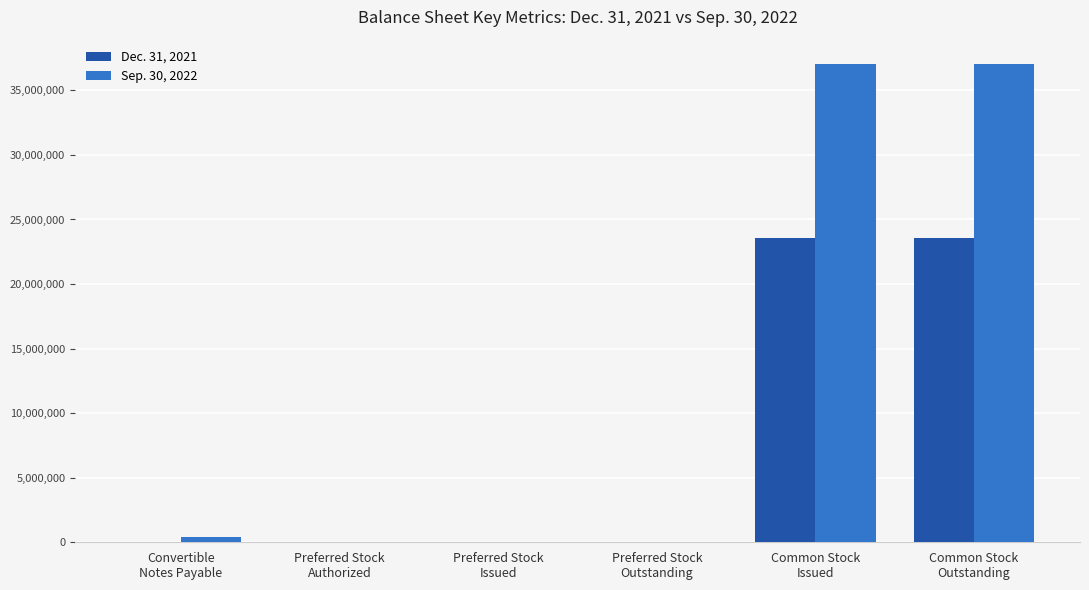

How many data points does each series have?

6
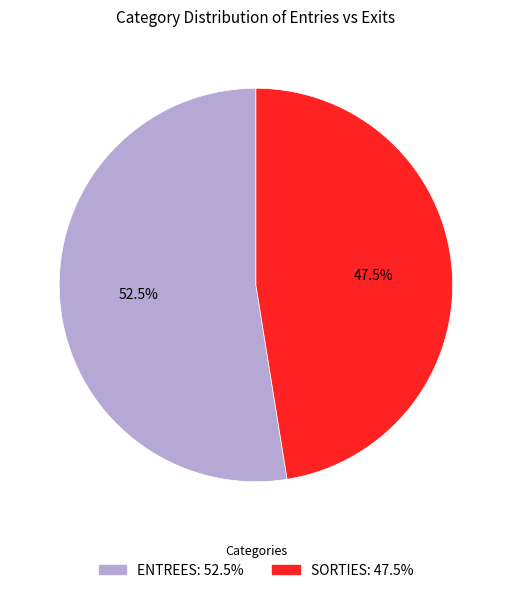

Does any single category account for the majority?

Yes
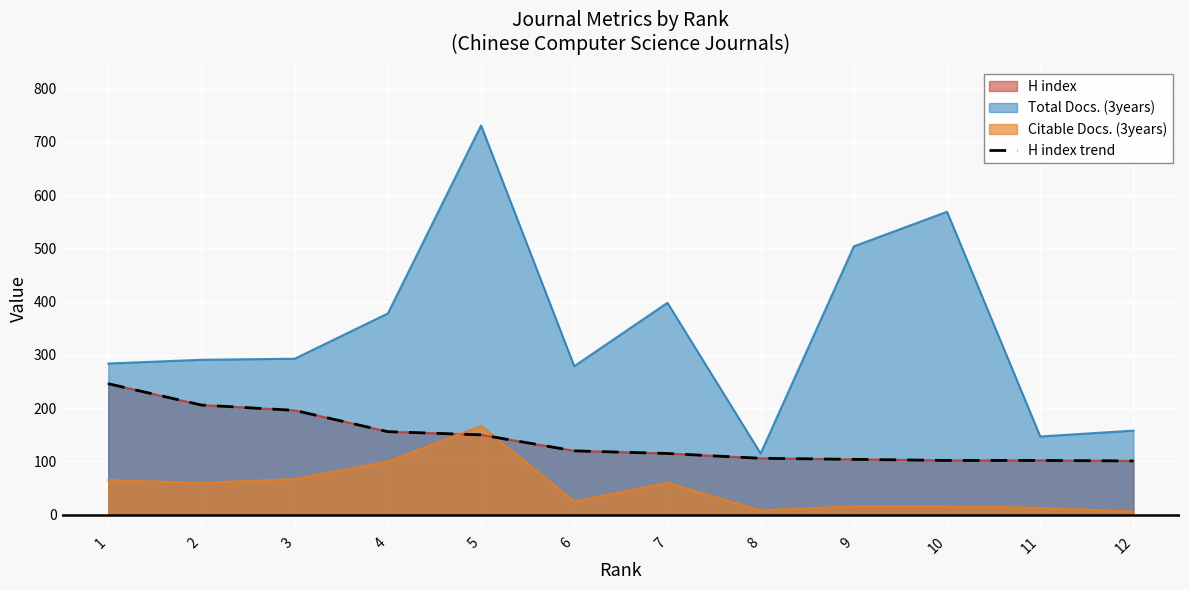

What is the average value?

142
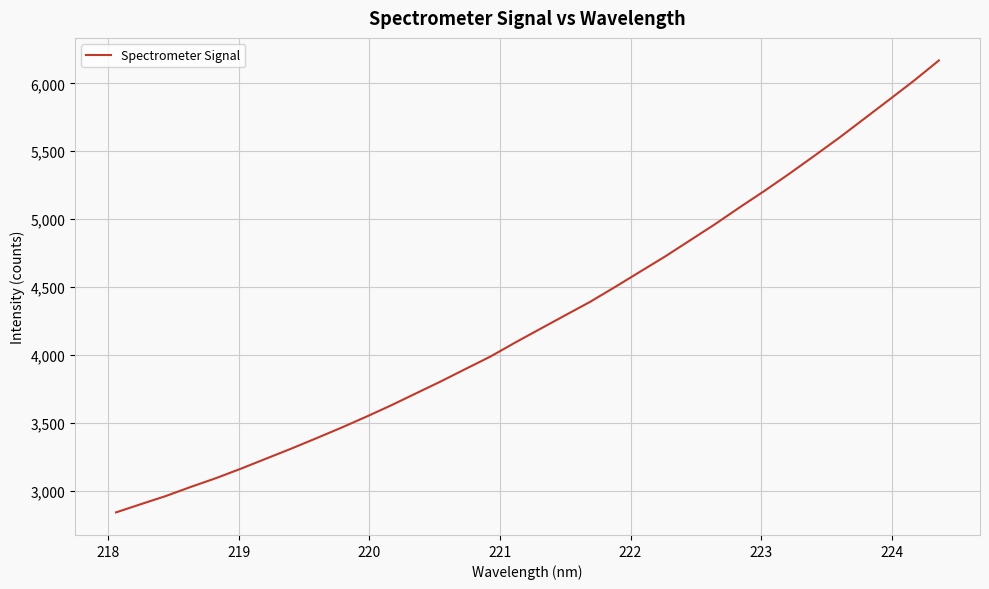

What is the difference between the maximum and minimum values?

3325.5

● ● ●

Work to complete -
Set down all of the lines above word for word, leaving out the pictures.

Result of this exercise -
How many data points does each series have?

6

Does any single category account for the majority?

Yes

What is the average value?

142

What is the difference between the maximum and minimum values?

3325.5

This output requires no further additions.